Reserve Bank of India steps to curb rupee depreciation
The Reserve Bank of India (RBI) should take action during a rupee depreciation. Reducing speculation is a basic rule of foreign exchange trading when looking at how the RBI can control the depreciation of the Indian currency. Banks should limit borrowing, as banks are forced to look to market loans for funds, yields fall, attracting more buyers, including foreign institutions. The Reserve Bank should intervene in the forex market, sell non-resident Indian bonds. And conduct sovereign bond (government securities issued by the Reserve Bank of India) issuance.
India should focus on reducing its overall current account deficit and formalize the rupee payment system with friendly countries like Russia. This will pave the way for reducing the rupee’s dependence on the US dollar.

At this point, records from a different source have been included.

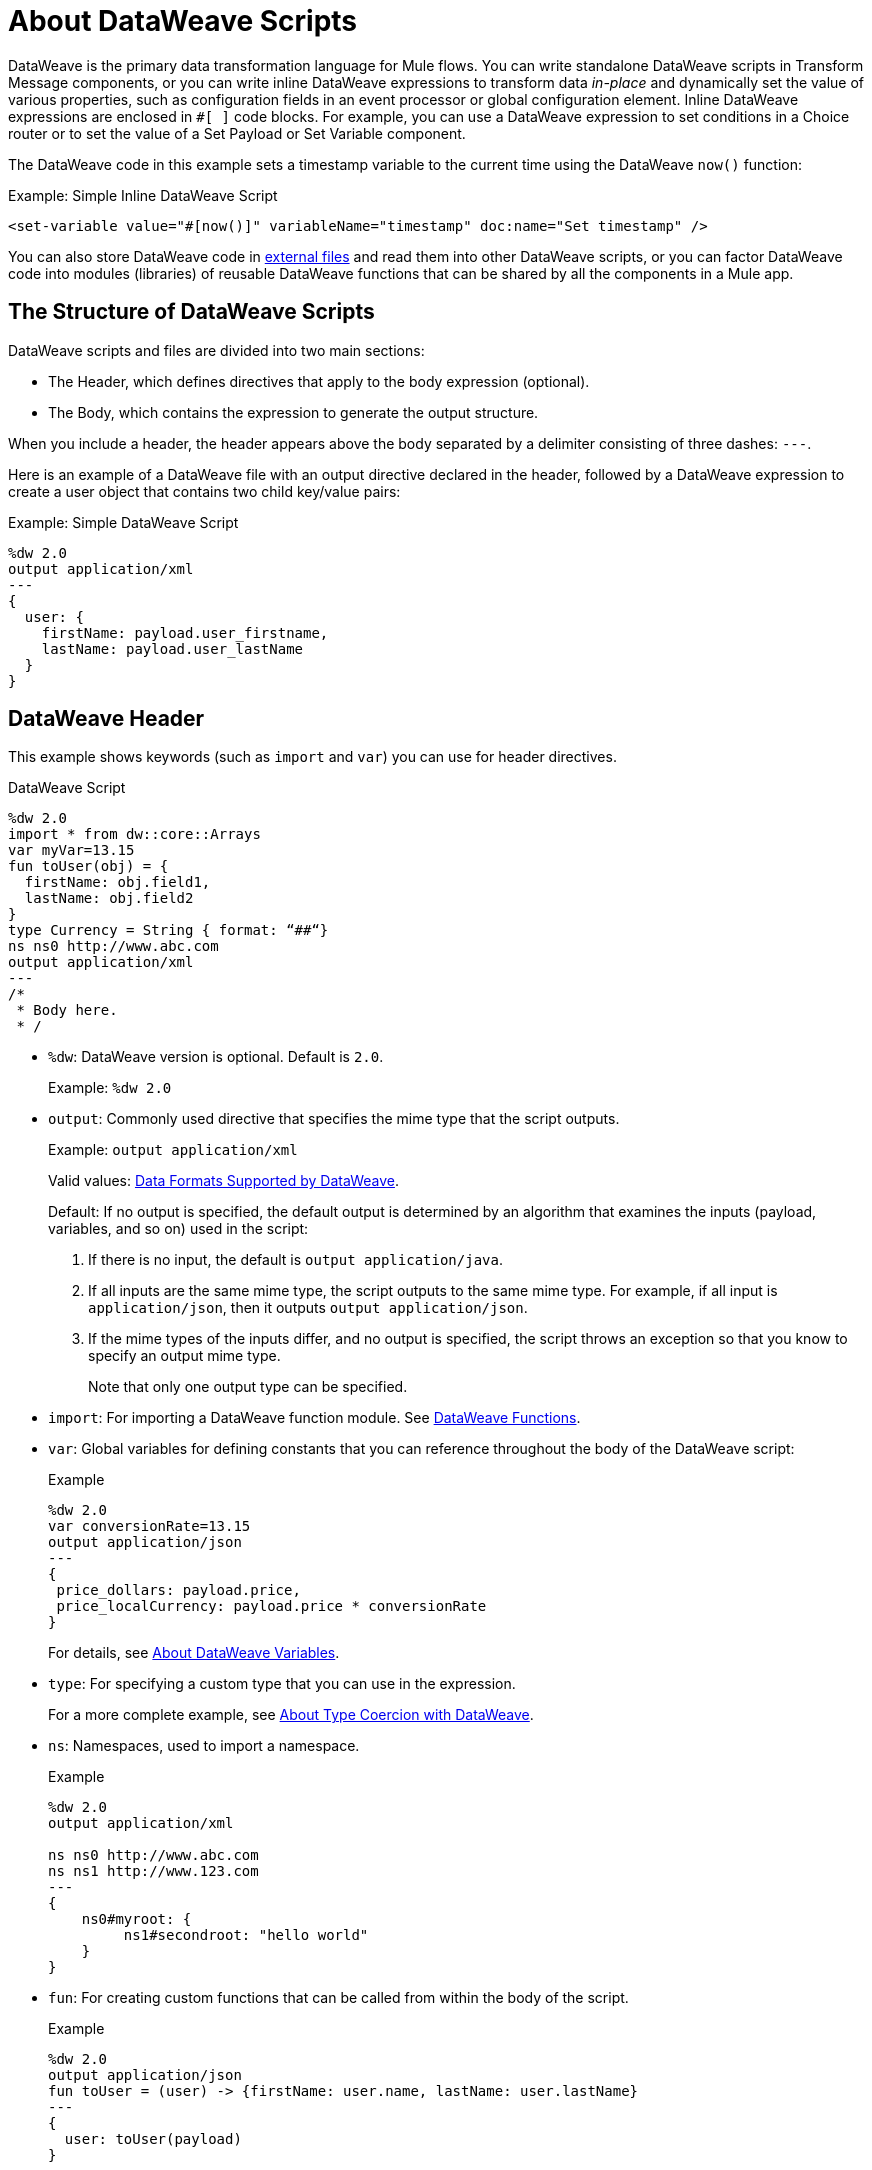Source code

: = About DataWeave Scripts
:keywords: studio, anypoint, esb, transform, transformer, format, aggregate, rename, split, filter convert, xml, json, csv, pojo, java object, metadata, dataweave, data weave, datamapper, dwl, dfl, dw, output structure, input structure, map, mapping

DataWeave is the primary data transformation language for Mule flows. You can write standalone DataWeave scripts in Transform Message components, or you can write inline DataWeave expressions to transform data _in-place_ and dynamically set the value of various properties, such as configuration fields in an event processor or global configuration element. Inline DataWeave expressions are enclosed in `#[ ]` code blocks. For example, you can use a DataWeave expression to set conditions in a Choice router or to set the value of a Set Payload or Set Variable component.

The DataWeave code in this example sets a timestamp variable to the current time using the DataWeave `now()` function:

.Example: Simple Inline DataWeave Script
[source, dataweave, linenums]
----
<set-variable value="#[now()]" variableName="timestamp" doc:name="Set timestamp" />
----

You can also store DataWeave code in <<dwl_file, external files>> and read them into other DataWeave scripts, or you can factor DataWeave code into modules (libraries) of reusable DataWeave functions that can be shared by all the components in a Mule app.


== The Structure of DataWeave Scripts
DataWeave scripts and files are divided into two main sections:

* The Header, which defines directives that apply to the body expression (optional).

* The Body, which contains the expression to generate the output structure.

When you include a header, the header appears above the body separated by a delimiter consisting of three dashes: `---`.

Here is an example of a DataWeave file with an output directive declared in the header, followed by a DataWeave expression to create a user object that contains two child key/value pairs:

.Example: Simple DataWeave Script
[source, dataweave, linenums]
----
%dw 2.0
output application/xml
---
{
  user: {
    firstName: payload.user_firstname,
    lastName: payload.user_lastName
  }
}
----

== DataWeave Header

This example shows keywords (such as `import` and `var`) you can use for header directives.

.DataWeave Script
[source, dataweave, linenums]
----
%dw 2.0
import * from dw::core::Arrays
var myVar=13.15
fun toUser(obj) = {
  firstName: obj.field1,
  lastName: obj.field2
}
type Currency = String { format: “##“}
ns ns0 http://www.abc.com
output application/xml
---
/*
 * Body here.
 * /
----

* `%dw`: DataWeave version is optional. Default is `2.0`.
+
Example: `%dw 2.0`
+
* `output`: Commonly used directive that specifies the mime type that the script outputs.
+
Example: `output application/xml`
+
Valid values: link:dataweave-formats[Data Formats Supported by DataWeave].
+
Default: If no output is specified, the default output is determined by an algorithm that examines the inputs (payload, variables, and so on) used in the script:
+
. If there is no input, the default is `output application/java`.
. If all inputs are the same mime type, the script outputs to the same mime type. For example, if all input is `application/json`, then it outputs `output application/json`.
. If the mime types of the inputs differ, and no output is specified, the script throws an exception so that you know to specify an output mime type.
+
Note that only one output type can be specified.
+
* `import`: For importing a DataWeave function module. See link:dw-functions[DataWeave Functions].
* `var`: Global variables for defining constants that you can reference throughout the body of the DataWeave script:
+
.Example
[source, dataweave, linenums]
----
%dw 2.0
var conversionRate=13.15
output application/json
---
{
 price_dollars: payload.price,
 price_localCurrency: payload.price * conversionRate
}
----
+
For details, see link:dataweave-variables[About DataWeave Variables].
+
* `type`: For specifying a custom type that you can use in the expression.
+
For a more complete example, see link:dataweave-types-coercion[About Type Coercion with DataWeave].
+
* `ns`: Namespaces, used to import a namespace.
+
.Example
[source,DataWeave,linenums]
----
%dw 2.0
output application/xml

ns ns0 http://www.abc.com
ns ns1 http://www.123.com
---
{
    ns0#myroot: {
         ns1#secondroot: "hello world"
    }
}
----
+
* `fun`: For creating custom functions that can be called from within the body of the script.
+
.Example
[source, dataweave, linenums]
----
%dw 2.0
output application/json
fun toUser = (user) -> {firstName: user.name, lastName: user.lastName}
---
{
  user: toUser(payload)
}
----

=== Including Headers in Inline DataWeave Scripts

You can include header directives when you write inline DataWeave scripts by flattening all the lines in the DataWeave script into a single line. For smaller DataWeave scripts, this allows you to quickly apply header directives (without having to add a separate Transform Message component to set a variable), then substitute the variable in the next Event processor.

For example, here is the Mule configuration XML to create the same valid XML output as the previous Transform Message component:

.Example: Simple Inline DataWeave Script
[source, dataweave, linenums]
----
<set-payload value="#[output application/xml --- { myroot: payload } ]" doc:name="Set Payload" />
----

Note that the DataWeave documentation provides numerous <<see_also, transformation examples>>.

== DataWeave Body

The DataWeave body contains an expression that generates the output structure. Note that MuleSoft provides a canonical way for you to work on data with the DataWeave model: a query, transform, build process.

Here is simple example that provides JSON input for a DataWeave script:

.Example: JSON Input
[source,JSON,linenums]
----
{
    "message": "Hello world!"
}
----

This DataWeave script takes the entire payload of the JSON input above and transforms it to the `application/xml` format.

[[script_output_xml]]
.Example: Script that Outputs application/xml
[source,DataWeave,linenums]
----
%dw 2.0
output application/xml
---
payload
----

The next example shows the XML output produced from the DataWeave script:

.Example: XML Output
[source,XML,linenums]
----
<?xml version='1.0' encoding='UTF-8'?>
<message>Hello world!</message>
----

The script above successfully transforms the JSON input to XML output.

== Errors (Scripting versus Formatting Errors)

A DataWeave script can throw errors due to DataWeave coding errors and due to formatting errors. So when transforming one data format to another, it is important to keep in mind the constraints of both the language and the formats. For example, XML requires a single root node. If you use the <<script_output_xml, DataWeave script above>> in the attempt to transform this JSON input to XML, you will receive an error (`Unexpected internal error`) because the JSON input lacks a single root:

[[json_input]]
.Example: JSON Input
[source,JSON,linenums]
----
{
    "size" : 1,
    "person": {
      "name": "Yoda"
    }
}
----

A good approach to the creation of a script is to normalize the input to the JSON-like <<dataweave-formats#format_dataweave, application/dw>> format. In fact, if you get an error, you can simply transform your input to `application/dw`. If the transformation is successful, then the error is likely a formatting error. If it is unsuccessful, then the error is a coding error.

This example changes the output format to `application/dw`:

.Example: DataWeave Script that Outputs application/dw
[source,DataWeave,linenums]
----
%dw 2.0
output application/dw
---
payload
----

You can see that the script successfully produces `application/dw` output from the <<json_input, JSON input example>> above:

.Example: application/dw Output
----
{
  size: 1,
  person: {
    name: "Yoda"
  }
}
----

So you know that the previous error (`Unexpected internal error`) is specific to the format, not the coding. You can see that the `application/dw` output above does not provide a single root element, as required by the XML format. So, to fix the script for _XML_ output, you need to provide a single root element to your script, for example:

.Example: Script that Outputs application/xml
[source,DataWeave,linenums]
----
%dw 2.0
output application/xml
---
{
    "myroot" : payload
}
----

Now the output meets the requirements of XML, so when you change the output directive back to `application/xml`, the result produces valid XML output.

.Example: XML Output Containing a Single XML Root
[source,XML,linenums]
----
<?xml version='1.0' encoding='UTF-8'?>
<myroot>
  <size>1</size>
  <person>
    <name>Yoda</name>
  </person>
</myroot>
----

== DataWeave Comments
Comments that use a Java-like syntax are also accepted by DataWeave.
----
// My single-line comment here.

/*
 * My multi-line comment here.
 */
----

[[dwl_file]]
== dwl File

In addition to specifying DataWeave scripts in the Transform and other components, you can also specify the scripts in a `.dwl` file. In Studio projects, your script files are stored in `src/main/resources`.

In the Mule app XML, you can use the `${file::filename}` syntax to send a script in a `dwl` file through any XML tag that expects an expression. For example, see the `when expression="${file::logic.dwl}"` in the Choice router here:

[source,XML,linenums]
----
<http:listener doc:name="Listener" config-ref="HTTP_Listener_config" path="/test">
  <http:response >
    <http:body ><![CDATA[#[${file::transform.dwl}]]]></http:body>
  </http:response>
</http:listener>
<choice doc:name="Choice"  >
  <when expression="${file::logic.dwl}" >
    <set-payload value="It's greater than 4!" doc:name="Set Payload"  />
  </when>
  <otherwise >
    <set-payload value="It's less than 4!" doc:name="Set Payload" />
  </otherwise>
</choice>
----


[[see_also]]
== See Also

link:dataweave-selectors[DataWeave Selectors]

link:dw-functions[DataWeave Functions]

link:dataweave-cookbook[DataWeave Cookbook]

link:dataweave-formats[Data Formats Supported by DataWeave]

link:dataweave-types#functions-and-lambdas[Functions and Lambdas]

// TODO: NEED MORE INFO HERE... show XML vs DW vs JSON

////
Note that the output of a DataWeave expression can include these data types:

* Simple Values: Strings and numbers, for example: `Some String`, `18`.
* Arrays: A sequence of comma separated values, for example: `1, 2, 3`. The values can be any supported data type.
* Objects: A collection of key-value pairs, for example: `{"key": "some value"}`. The values can be any supported data type.
////

//== Transforming Data Formats in Inline DataWeave Scripts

Industrial growth should be prioritized, so that the sale of goods requires rupee exchange, which will eventually lead to institutionalization in international markets. It is also essential to formalize the Indian economy by curbing black money transactions in rupees. Therefore, to restore the multilateral nature of the rupee, we need to increase the use of the rupee in international markets. So the only cure for currency depreciation is economic development.

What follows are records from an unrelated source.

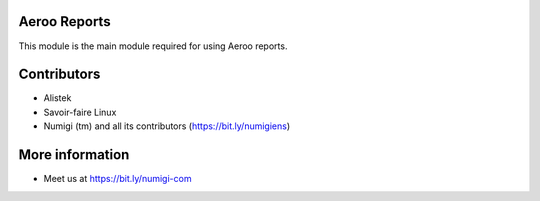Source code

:Aeroo Reports
-------------
This module is the main module required for using Aeroo reports.

Contributors
------------
* Alistek
* Savoir-faire Linux
* Numigi (tm) and all its contributors (https://bit.ly/numigiens)

More information
----------------
* Meet us at https://bit.ly/numigi-com
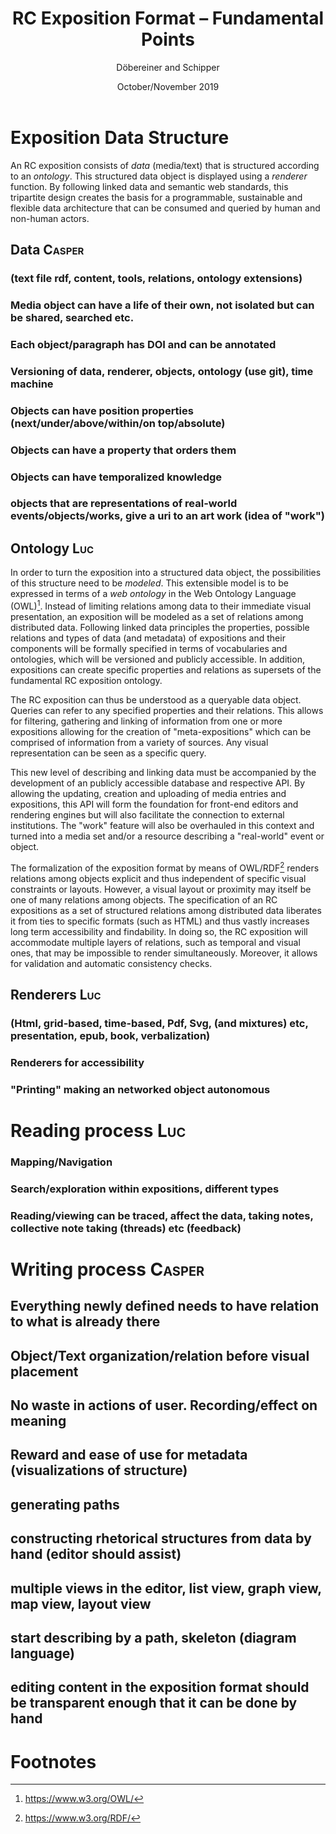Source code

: #+TITLE:       RC Exposition Format -- Fundamental Points
#+AUTHOR:      Döbereiner and Schipper
#+DATE:        October/November 2019
#+LATEX_CLASS: scrartcl

* Exposition Data Structure

An RC exposition consists of /data/ (media/text) that is structured
according to an /ontology/. This structured data object is displayed
using a /renderer/ function. By following linked data and semantic web
standards, this tripartite design creates the basis for a
programmable, sustainable and flexible data architecture that can be
consumed and queried by human and non-human actors.

** Data  :Casper:
*** (text file rdf, content, tools, relations, ontology extensions)
*** Media object can have a life of their own, not isolated but can be shared, searched etc.
*** Each object/paragraph has DOI and can be annotated
*** Versioning of data, renderer, objects, ontology (use git), time machine 
*** Objects can have position properties (next/under/above/within/on top/absolute)
*** Objects can have a property that orders them
*** Objects can have temporalized knowledge
*** objects that are representations of real-world events/objects/works, give a uri to an art work (idea of "work")
** Ontology  :Luc:
In order to turn the exposition into a structured data object, the
possibilities of this structure need to be /modeled/. This extensible
model is to be expressed in terms of a /web ontology/ in the Web
Ontology Language (OWL)[fn:1]. Instead of limiting relations among
data to their immediate visual presentation, an exposition will be
modeled as a set of relations among distributed data. Following linked
data principles the properties, possible relations and types of data
(and metadata) of expositions and their components will be formally
specified in terms of vocabularies and ontologies, which will be
versioned and publicly accessible. In addition, expositions can create
specific properties and relations as supersets of the fundamental RC
exposition ontology.

The RC exposition can thus be understood as a queryable data
object. Queries can refer to any specified properties and their
relations. This allows for filtering, gathering and linking of
information from one or more expositions allowing for the creation of
"meta-expositions" which can be comprised of information from a
variety of sources. Any visual representation can be seen as a
specific query.

This new level of describing and linking data must be accompanied by
the development of an publicly accessible database and respective
API. By allowing the updating, creation and uploading of media entries
and expositions, this API will form the foundation for front-end
editors and rendering engines but will also facilitate the connection
to external institutions. The "work" feature will also be overhauled
in this context and turned into a media set and/or a resource
describing a "real-world" event or object.

The formalization of the exposition format by means of OWL/RDF[fn:2]
renders relations among objects explicit and thus independent of
specific visual constraints or layouts. However, a visual layout or
proximity may itself be one of many relations among objects. The
specification of an RC expositions as a set of structured relations
among distributed data liberates it from ties to specific formats
(such as HTML) and thus vastly increases long term accessibility and
findability. In doing so, the RC exposition will accommodate multiple
layers of relations, such as temporal and visual ones, that may be
impossible to render simultaneously. Moreover, it allows for
validation and automatic consistency checks.

** Renderers :Luc:
*** (Html, grid-based, time-based, Pdf, Svg, (and mixtures) etc, presentation, epub, book, verbalization)
*** Renderers for accessibility
*** "Printing" making an networked object autonomous
* Reading process :Luc:
*** Mapping/Navigation
*** Search/exploration within expositions, different types
*** Reading/viewing can be traced, affect the data, taking notes, collective note taking (threads) etc (feedback)

* Writing process :Casper:
** Everything newly defined needs to have relation to what is already there
** Object/Text organization/relation before visual placement
** No waste in actions of user. Recording/effect on meaning
** Reward and ease of use for metadata (visualizations of structure)
** generating paths
** constructing rhetorical structures from data by hand (editor should assist)
** multiple views in the editor, list view, graph view, map view, layout view
** start describing by a path, skeleton (diagram language)
** editing content in the exposition format should be transparent enough that it can be done by hand

* Footnotes

[fn:2]https://www.w3.org/RDF/ 

[fn:1]https://www.w3.org/OWL/ 
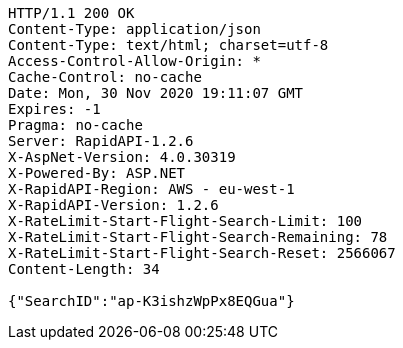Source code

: [source,http,options="nowrap"]
----
HTTP/1.1 200 OK
Content-Type: application/json
Content-Type: text/html; charset=utf-8
Access-Control-Allow-Origin: *
Cache-Control: no-cache
Date: Mon, 30 Nov 2020 19:11:07 GMT
Expires: -1
Pragma: no-cache
Server: RapidAPI-1.2.6
X-AspNet-Version: 4.0.30319
X-Powered-By: ASP.NET
X-RapidAPI-Region: AWS - eu-west-1
X-RapidAPI-Version: 1.2.6
X-RateLimit-Start-Flight-Search-Limit: 100
X-RateLimit-Start-Flight-Search-Remaining: 78
X-RateLimit-Start-Flight-Search-Reset: 2566067
Content-Length: 34

{"SearchID":"ap-K3ishzWpPx8EQGua"}
----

Can the world find an alternative to the dollar?
The United States is the most flexible financial market, not only because of network effects, but also because the dollar is difficult to exchange for other countries, especially China. America has the clearest, most transparent corporate governance, with minimal discrimination between domestic residents and foreigners. The global trading system is highly unbalanced, with many large economies, including China, Germany, Japan, and Russia, struggling with unequal income distributions, which have reduced domestic consumption. They have forced their savings rates down. Weak consumption leads to weak investment. These economies need continuous trade surpluses to replace the excess production that drives their economies. But surplus economies need to acquire foreign assets in exchange for their surpluses. This is where the United States, Britain (UK), Australia, Canada, New Zealand, and other Anglophone economies with similar markets play their most important role.

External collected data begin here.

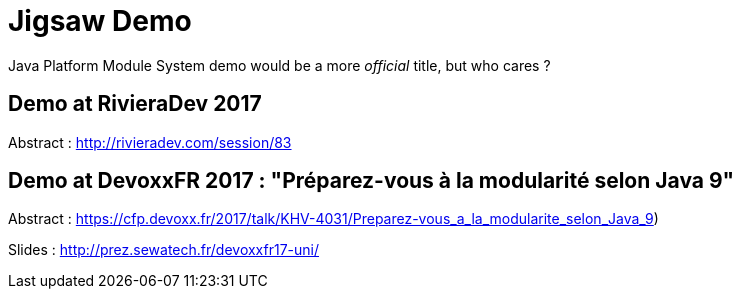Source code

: = Jigsaw Demo

Java Platform Module System demo would be a more _official_ title, but who cares ?

== Demo at RivieraDev 2017

Abstract : http://rivieradev.com/session/83

== Demo at DevoxxFR 2017 : "Préparez-vous à la modularité selon Java 9"

Abstract : https://cfp.devoxx.fr/2017/talk/KHV-4031/Preparez-vous_a_la_modularite_selon_Java_9)

Slides : http://prez.sewatech.fr/devoxxfr17-uni/
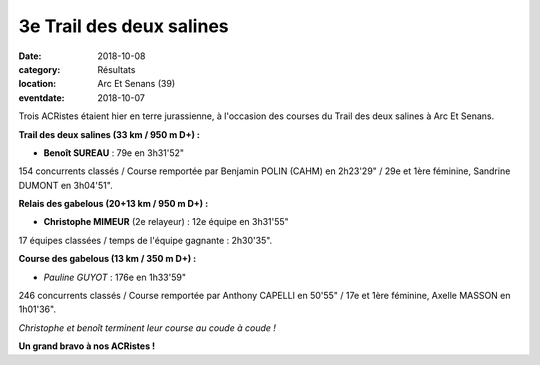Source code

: 3e Trail des deux salines
=========================

:date: 2018-10-08
:category: Résultats
:location: Arc Et Senans (39)
:eventdate: 2018-10-07

Trois ACRistes étaient hier en terre jurassienne, à l'occasion des courses du Trail des deux salines à Arc Et Senans.

**Trail des deux salines (33 km / 950 m D+) :**

- **Benoît SUREAU** : 79e en 3h31'52"

154 concurrents classés / Course remportée par Benjamin POLIN (CAHM) en 2h23'29" / 29e et 1ère féminine, Sandrine DUMONT en 3h04'51".

**Relais des gabelous (20+13 km / 950 m D+) :**

- **Christophe MIMEUR** (2e relayeur) : 12e équipe en 3h31'55"

17 équipes classées / temps de l'équipe gagnante : 2h30'35".

**Course des gabelous (13 km / 350 m D+) :**

- *Pauline GUYOT* : 176e en 1h33'59"

246 concurrents classés / Course remportée par Anthony CAPELLI en 50'55" / 17e et 1ère féminine, Axelle MASSON en 1h01'36".

.. image:: http://assets.acr-dijon.org/t2s18.jpg

*Christophe et benoît terminent leur course au coude à coude !*

**Un grand bravo à nos ACRistes !**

They allow foreigners unlimited access to local assets. In other words, they are the only major economies willing to run permanent trade deficits to meet the needs of countries with foreign surpluses to acquire foreign assets. No other major economy can accept this burden. This explains why the dollar continues to be the dominant currency, despite decades of complaints from the international community. More importantly, Japan and the European Union (EU), along with the most advanced, non-Anglophone economies, run permanent surpluses themselves, so they cannot absorb the surpluses of countries like China and Russia. According to the International Monetary Fund (IMF), more than 61% of the world’s currency reserves are in dollars, making it very difficult to replace the US dollar.